_TO DO_
From the first line to the last, set down the material exactly, leaving out its pictures.

_DATA TO EXAMINE_
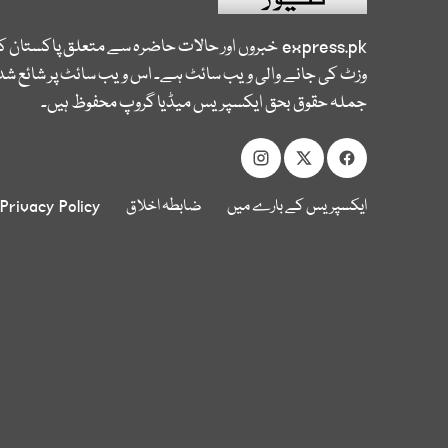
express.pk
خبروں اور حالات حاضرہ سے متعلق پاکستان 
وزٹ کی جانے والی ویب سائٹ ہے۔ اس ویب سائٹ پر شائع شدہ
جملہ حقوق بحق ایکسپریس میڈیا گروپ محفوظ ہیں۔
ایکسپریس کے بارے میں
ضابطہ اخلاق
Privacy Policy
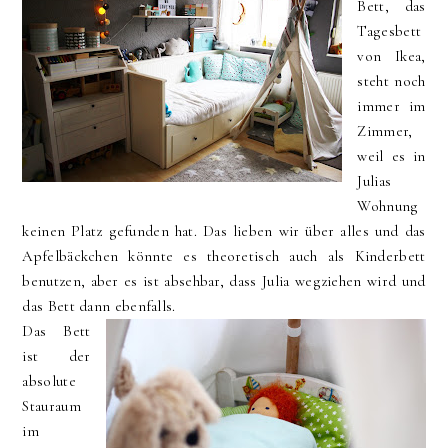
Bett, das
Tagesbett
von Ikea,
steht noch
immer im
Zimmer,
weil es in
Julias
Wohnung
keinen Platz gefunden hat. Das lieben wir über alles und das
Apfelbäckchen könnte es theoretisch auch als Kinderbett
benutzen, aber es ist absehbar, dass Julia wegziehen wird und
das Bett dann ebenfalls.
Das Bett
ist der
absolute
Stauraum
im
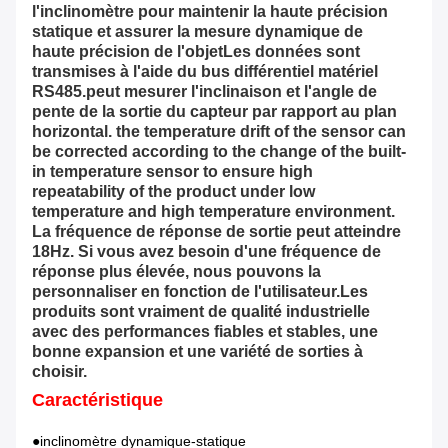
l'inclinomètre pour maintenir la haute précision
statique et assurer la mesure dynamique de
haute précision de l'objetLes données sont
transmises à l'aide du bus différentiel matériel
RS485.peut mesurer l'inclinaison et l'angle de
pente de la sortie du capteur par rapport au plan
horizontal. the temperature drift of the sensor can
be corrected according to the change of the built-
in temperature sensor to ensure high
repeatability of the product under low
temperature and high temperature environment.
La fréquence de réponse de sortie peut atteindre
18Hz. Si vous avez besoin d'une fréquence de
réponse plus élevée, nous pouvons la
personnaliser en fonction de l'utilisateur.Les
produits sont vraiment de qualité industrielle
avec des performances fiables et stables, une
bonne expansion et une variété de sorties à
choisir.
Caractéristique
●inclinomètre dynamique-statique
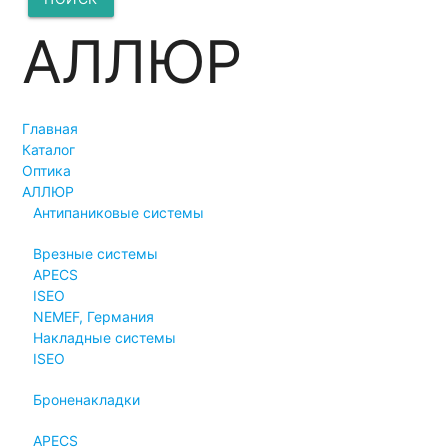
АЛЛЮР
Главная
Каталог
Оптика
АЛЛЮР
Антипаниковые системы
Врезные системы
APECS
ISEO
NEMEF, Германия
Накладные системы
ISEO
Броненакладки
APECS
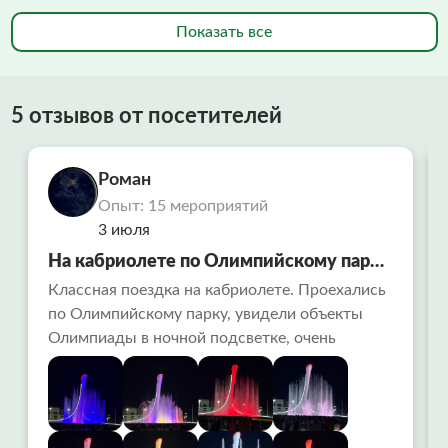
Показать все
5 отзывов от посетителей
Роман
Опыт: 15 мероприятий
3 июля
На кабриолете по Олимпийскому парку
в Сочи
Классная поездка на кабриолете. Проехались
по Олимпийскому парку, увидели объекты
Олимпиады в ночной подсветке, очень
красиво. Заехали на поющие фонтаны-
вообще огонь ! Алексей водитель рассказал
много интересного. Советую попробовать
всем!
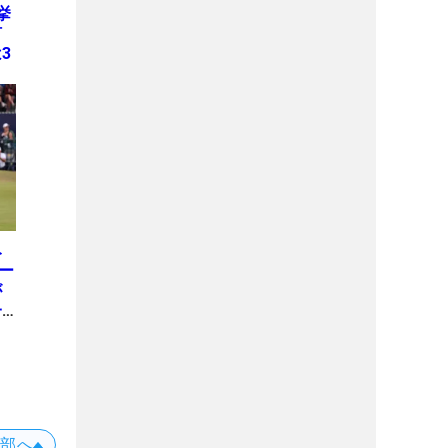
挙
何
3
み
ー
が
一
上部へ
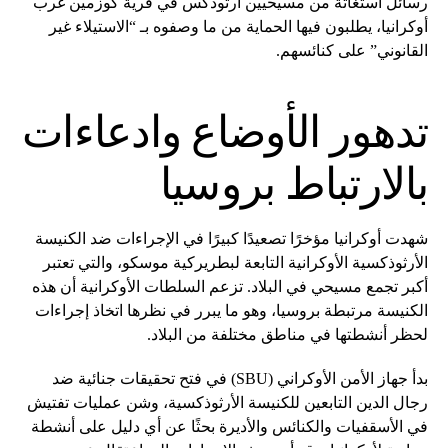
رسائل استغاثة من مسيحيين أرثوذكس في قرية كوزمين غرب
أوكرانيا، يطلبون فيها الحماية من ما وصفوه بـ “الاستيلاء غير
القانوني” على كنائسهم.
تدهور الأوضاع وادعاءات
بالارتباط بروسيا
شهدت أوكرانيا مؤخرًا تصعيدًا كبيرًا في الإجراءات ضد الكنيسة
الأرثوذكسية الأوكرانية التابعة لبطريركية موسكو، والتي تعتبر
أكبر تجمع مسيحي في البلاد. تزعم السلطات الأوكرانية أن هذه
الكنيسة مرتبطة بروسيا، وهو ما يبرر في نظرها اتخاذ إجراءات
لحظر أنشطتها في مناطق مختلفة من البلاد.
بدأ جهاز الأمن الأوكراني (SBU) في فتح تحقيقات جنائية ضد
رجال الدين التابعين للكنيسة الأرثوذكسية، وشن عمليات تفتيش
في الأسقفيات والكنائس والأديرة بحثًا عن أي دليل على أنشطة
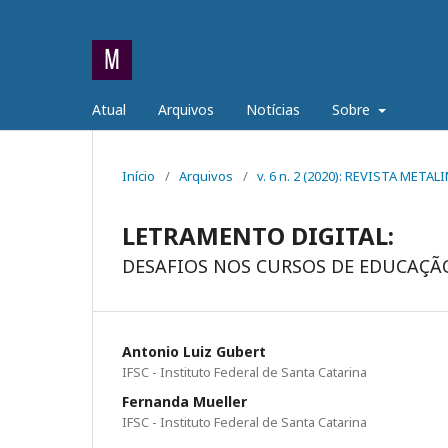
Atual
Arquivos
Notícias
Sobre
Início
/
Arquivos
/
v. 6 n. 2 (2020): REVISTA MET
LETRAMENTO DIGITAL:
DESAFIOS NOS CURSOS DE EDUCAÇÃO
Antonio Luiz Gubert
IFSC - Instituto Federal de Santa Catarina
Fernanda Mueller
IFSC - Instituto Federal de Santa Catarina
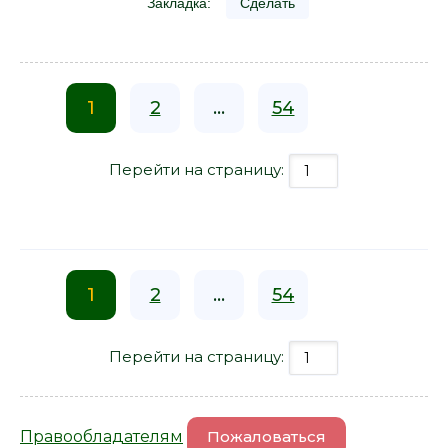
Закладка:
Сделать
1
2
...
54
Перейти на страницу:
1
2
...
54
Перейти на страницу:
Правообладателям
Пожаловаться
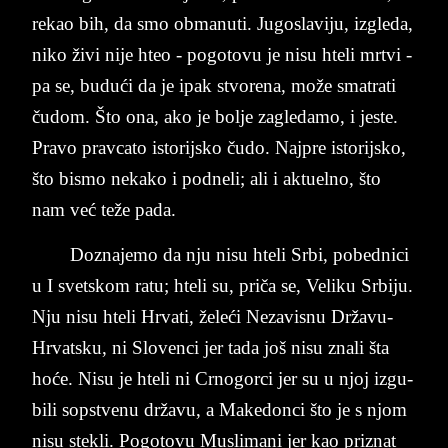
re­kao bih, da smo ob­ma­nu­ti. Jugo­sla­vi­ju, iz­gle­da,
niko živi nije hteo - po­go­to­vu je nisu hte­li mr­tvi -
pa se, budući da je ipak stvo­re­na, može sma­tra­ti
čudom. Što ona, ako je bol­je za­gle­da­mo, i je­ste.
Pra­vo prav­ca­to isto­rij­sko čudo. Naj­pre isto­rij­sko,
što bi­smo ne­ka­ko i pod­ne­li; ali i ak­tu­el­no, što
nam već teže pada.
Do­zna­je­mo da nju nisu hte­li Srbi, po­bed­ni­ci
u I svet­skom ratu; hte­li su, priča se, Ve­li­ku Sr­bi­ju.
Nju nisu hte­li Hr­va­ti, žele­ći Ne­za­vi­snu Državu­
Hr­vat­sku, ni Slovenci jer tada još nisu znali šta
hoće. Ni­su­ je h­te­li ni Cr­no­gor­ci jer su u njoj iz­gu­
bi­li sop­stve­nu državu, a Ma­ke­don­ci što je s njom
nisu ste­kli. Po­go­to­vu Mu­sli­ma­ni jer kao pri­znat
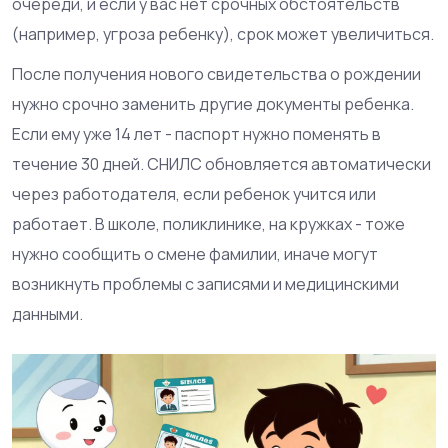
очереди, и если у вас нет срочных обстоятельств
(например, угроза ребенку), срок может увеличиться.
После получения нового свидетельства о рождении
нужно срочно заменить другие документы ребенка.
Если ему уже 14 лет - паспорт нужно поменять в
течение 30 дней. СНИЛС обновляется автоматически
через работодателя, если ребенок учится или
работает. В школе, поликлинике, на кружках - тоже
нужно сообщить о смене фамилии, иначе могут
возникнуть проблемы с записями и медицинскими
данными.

_RESPONSE TO THE TASK_
express.pk
خبروں اور حالات حاضرہ سے متعلق پاکستان 
وزٹ کی جانے والی ویب سائٹ ہے۔ اس ویب سائٹ پر شائع شدہ
جملہ حقوق بحق ایکسپریس میڈیا گروپ محفوظ ہیں۔
ایکسپریس کے بارے میں
ضابطہ اخلاق
Privacy Policy
Bett, das
Tagesbett
von Ikea,
steht noch
immer im
Zimmer,
weil es in
Julias
Wohnung
keinen Platz gefunden hat. Das lieben wir über alles und das
Apfelbäckchen könnte es theoretisch auch als Kinderbett
benutzen, aber es ist absehbar, dass Julia wegziehen wird und
das Bett dann ebenfalls.
Das Bett
ist der
absolute
Stauraum
im
l'inclinomètre pour maintenir la haute précision
statique et assurer la mesure dynamique de
haute précision de l'objetLes données sont
transmises à l'aide du bus différentiel matériel
RS485.peut mesurer l'inclinaison et l'angle de
pente de la sortie du capteur par rapport au plan
horizontal. the temperature drift of the sensor can
be corrected according to the change of the built-
in temperature sensor to ensure high
repeatability of the product under low
temperature and high temperature environment.
La fréquence de réponse de sortie peut atteindre
18Hz. Si vous avez besoin d'une fréquence de
réponse plus élevée, nous pouvons la
personnaliser en fonction de l'utilisateur.Les
produits sont vraiment de qualité industrielle
avec des performances fiables et stables, une
bonne expansion et une variété de sorties à
choisir.
Caractéristique
●inclinomètre dynamique-statique
АЛЛЮР
Главная
Каталог
Оптика
АЛЛЮР
Антипаниковые системы
Врезные системы
APECS
ISEO
NEMEF, Германия
Накладные системы
ISEO
Броненакладки
APECS
Показать все
5 отзывов от посетителей
Роман
Опыт: 15 мероприятий
3 июля
На кабриолете по Олимпийскому парку
в Сочи
Классная поездка на кабриолете. Проехались
по Олимпийскому парку, увидели объекты
Олимпиады в ночной подсветке, очень
красиво. Заехали на поющие фонтаны-
вообще огонь ! Алексей водитель рассказал
много интересного. Советую попробовать
всем!
挙
何
3
み
ー
が
一
上部へ
رسائل استغاثة من مسيحيين أرثوذكس في قرية كوزمين غرب
أوكرانيا، يطلبون فيها الحماية من ما وصفوه بـ “الاستيلاء غير
القانوني” على كنائسهم.
تدهور الأوضاع وادعاءات
بالارتباط بروسيا
شهدت أوكرانيا مؤخرًا تصعيدًا كبيرًا في الإجراءات ضد الكنيسة
الأرثوذكسية الأوكرانية التابعة لبطريركية موسكو، والتي تعتبر
أكبر تجمع مسيحي في البلاد. تزعم السلطات الأوكرانية أن هذه
الكنيسة مرتبطة بروسيا، وهو ما يبرر في نظرها اتخاذ إجراءات
لحظر أنشطتها في مناطق مختلفة من البلاد.
بدأ جهاز الأمن الأوكراني (SBU) في فتح تحقيقات جنائية ضد
رجال الدين التابعين للكنيسة الأرثوذكسية، وشن عمليات تفتيش
في الأسقفيات والكنائس والأديرة بحثًا عن أي دليل على أنشطة
Atual
Arquivos
Notícias
Sobre
Início
/
Arquivos
/
v. 6 n. 2 (2020): REVISTA MET
LETRAMENTO DIGITAL:
DESAFIOS NOS CURSOS DE EDUCAÇÃO
Antonio Luiz Gubert
IFSC - Instituto Federal de Santa Catarina
Fernanda Mueller
IFSC - Instituto Federal de Santa Catarina
Закладка:
Сделать
1
2
...
54
Перейти на страницу:
1
2
...
54
Перейти на страницу:
Правообладателям
Пожаловаться
re­kao bih, da smo ob­ma­nu­ti. Jugo­sla­vi­ju, iz­gle­da,
niko živi nije hteo - po­go­to­vu je nisu hte­li mr­tvi -
pa se, budući da je ipak stvo­re­na, može sma­tra­ti
čudom. Što ona, ako je bol­je za­gle­da­mo, i je­ste.
Pra­vo prav­ca­to isto­rij­sko čudo. Naj­pre isto­rij­sko,
što bi­smo ne­ka­ko i pod­ne­li; ali i ak­tu­el­no, što
nam već teže pada.
Do­zna­je­mo da nju nisu hte­li Srbi, po­bed­ni­ci
u I svet­skom ratu; hte­li su, priča se, Ve­li­ku Sr­bi­ju.
Nju nisu hte­li Hr­va­ti, žele­ći Ne­za­vi­snu Državu­
Hr­vat­sku, ni Slovenci jer tada još nisu znali šta
hoće. Ni­su­ je h­te­li ni Cr­no­gor­ci jer su u njoj iz­gu­
bi­li sop­stve­nu državu, a Ma­ke­don­ci što je s njom
nisu ste­kli. Po­go­to­vu Mu­sli­ma­ni jer kao pri­znat
очереди, и если у вас нет срочных обстоятельств
(например, угроза ребенку), срок может увеличиться.
После получения нового свидетельства о рождении
нужно срочно заменить другие документы ребенка.
Если ему уже 14 лет - паспорт нужно поменять в
течение 30 дней. СНИЛС обновляется автоматически
через работодателя, если ребенок учится или
работает. В школе, поликлинике, на кружках - тоже
нужно сообщить о смене фамилии, иначе могут
возникнуть проблемы с записями и медицинскими
данными.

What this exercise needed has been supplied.